Kretschmer scheint ein gutes Gespür dafür zu haben, die CDU in Sachsen weit rechts aufzustellen und trotzdem als bürgerlich wahrgenommen zu werden. Seiner Auffassung nach vertritt er dabei die öffentliche Meinung. "In Sachsen formt sich eine öffentliche Meinung, die sich später oft bundesweit durchsetzt. Die sächsische Union hat vor Monaten eine Änderung des Asylrechts gefordert, dafür sind wir heftig kritisiert worden – inzwischen ist das alles im Bundestag beschlossen worden. Ich habe mich dafür ausgesprochen, dass wir konsequenter abschieben, inzwischen fordern das viele. Was gestern als Unverschämtheit galt, ist heute Gesetz. Es lohnt sich, der Institution der Bürger zu vertrauen, sie haben ein gutes Gespür", sagte Kretschmer "Zeit Online".

Trotz dieses Gespürs fuhr Kretschmer bei der Bundestagswahl eine bittere Niederlage ein. Bei der Bundestagswahl verlor Kretschmer ausgerechnet in seiner Heimatregion das Direktmandat gegen einen bis dato namenlosen AfD-Mann, den Malermeister Tino Chrupalla. Am Tag darauf gab er zu, wie schon seit 2002 mit einem Sieg gerechnet zu haben. In Sachsen lag die rechtspopulistische Partei, die mit bundesweit 12,6 Prozent der Stimmen erstmals in den Bundestag einzog, insgesamt mit 27 Prozent der Stimmen hauchdünn vor der Union mit 26,9 Prozent. Auch deshalb stand Tillich zuletzt erheblich unter Druck. Nun erklärte der CDU-Landeschef und Regierungschef, er wolle die Verantwortung "in jüngere Hände" übergeben.

Kronprinz und Wendekind

Seine Wahl fiel dabei auf Kretschmer, der bereits seit 2005 Generalsekretär der sächsischen Union ist. Das Präsidium der Partei stellte sich einstimmig hinter den Vorschlag. Im Dezember soll es zum Stabwechsel kommen.
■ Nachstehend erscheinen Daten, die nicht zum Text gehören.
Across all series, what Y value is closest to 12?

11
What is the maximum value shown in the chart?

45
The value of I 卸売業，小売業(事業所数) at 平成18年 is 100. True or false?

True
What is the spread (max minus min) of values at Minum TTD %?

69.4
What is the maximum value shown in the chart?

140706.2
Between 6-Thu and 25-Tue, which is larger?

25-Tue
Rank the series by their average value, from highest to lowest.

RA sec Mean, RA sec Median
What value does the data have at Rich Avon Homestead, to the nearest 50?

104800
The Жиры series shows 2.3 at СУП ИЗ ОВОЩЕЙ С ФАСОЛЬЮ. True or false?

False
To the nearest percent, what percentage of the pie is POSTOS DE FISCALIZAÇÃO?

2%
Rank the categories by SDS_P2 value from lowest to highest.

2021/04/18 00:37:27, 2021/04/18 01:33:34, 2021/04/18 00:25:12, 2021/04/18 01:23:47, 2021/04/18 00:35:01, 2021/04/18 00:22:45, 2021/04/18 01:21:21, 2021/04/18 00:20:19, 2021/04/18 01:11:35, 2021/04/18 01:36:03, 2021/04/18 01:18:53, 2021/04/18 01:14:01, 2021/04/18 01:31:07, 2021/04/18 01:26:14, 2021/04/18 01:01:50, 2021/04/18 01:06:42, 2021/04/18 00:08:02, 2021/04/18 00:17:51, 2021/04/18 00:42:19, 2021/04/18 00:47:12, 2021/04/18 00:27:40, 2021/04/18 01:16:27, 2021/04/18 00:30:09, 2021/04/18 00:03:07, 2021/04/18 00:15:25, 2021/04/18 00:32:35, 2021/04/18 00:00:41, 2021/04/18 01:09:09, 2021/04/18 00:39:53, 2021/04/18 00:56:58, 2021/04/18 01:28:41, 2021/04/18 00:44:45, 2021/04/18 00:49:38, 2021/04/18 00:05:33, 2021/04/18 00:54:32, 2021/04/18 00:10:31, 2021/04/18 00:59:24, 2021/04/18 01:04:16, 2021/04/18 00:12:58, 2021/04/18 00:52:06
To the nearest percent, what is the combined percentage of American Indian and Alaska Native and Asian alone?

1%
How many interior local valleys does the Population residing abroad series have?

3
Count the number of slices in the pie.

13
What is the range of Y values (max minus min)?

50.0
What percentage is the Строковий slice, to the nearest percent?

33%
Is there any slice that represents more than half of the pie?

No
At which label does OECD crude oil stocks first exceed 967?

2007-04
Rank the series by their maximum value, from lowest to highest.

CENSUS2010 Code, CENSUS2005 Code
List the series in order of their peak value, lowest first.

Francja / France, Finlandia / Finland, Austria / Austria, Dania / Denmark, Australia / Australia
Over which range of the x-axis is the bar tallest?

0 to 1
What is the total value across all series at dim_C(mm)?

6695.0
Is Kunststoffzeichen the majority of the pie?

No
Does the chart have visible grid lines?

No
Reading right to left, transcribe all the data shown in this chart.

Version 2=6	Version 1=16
Wenn Michael Kretschmer neuer Regierungschef von Sachsen wird, gehört er zu den jüngsten deutschen Politikern in diesem Amt. Auch wenn Helmut Kohl bei seinem Amtsantritt als Länderchef 39 Lenze zählte und Sigmar Gabriel erst 40 war - aktuell wäre Kretschmer mit 42 Jahren der jüngste deutsche Ministerpräsident.

Politisch gesehen ist Kretschmer so etwas wie ein Wendekind. "Für Politik begeisterten mich Freunde aus der Jungen Gemeinde, mit denen ich im Wendeherbst 1989 die Friedensgebete in Görlitz besuchte. Eine bis heute prägende Zeit", schreibt Kretschmer in seiner Biografie auf seiner Website. Tatsächlich stieg er schon mit 19 Jahren in den Politikbetrieb ein - als Stadtrat in Görlitz. Der gelernte Informationselektroniker studierte später an der Dresdner Fachhochschule Wirtschaftsingenieurwesen.

Schon lange wurde Kretschmer als Kronprinz für eine spätere Nachfolge von Ministerpräsident Stanislaw Tillich gehandelt. Kretschmer steht vor einer Mammutaufgabe. In nur zwei Jahren muss er die Union in Sachsen wieder so aufstellen, dass sie wieder stärkste Kraft im Freistaat wird und die AfD auf Abstand hält.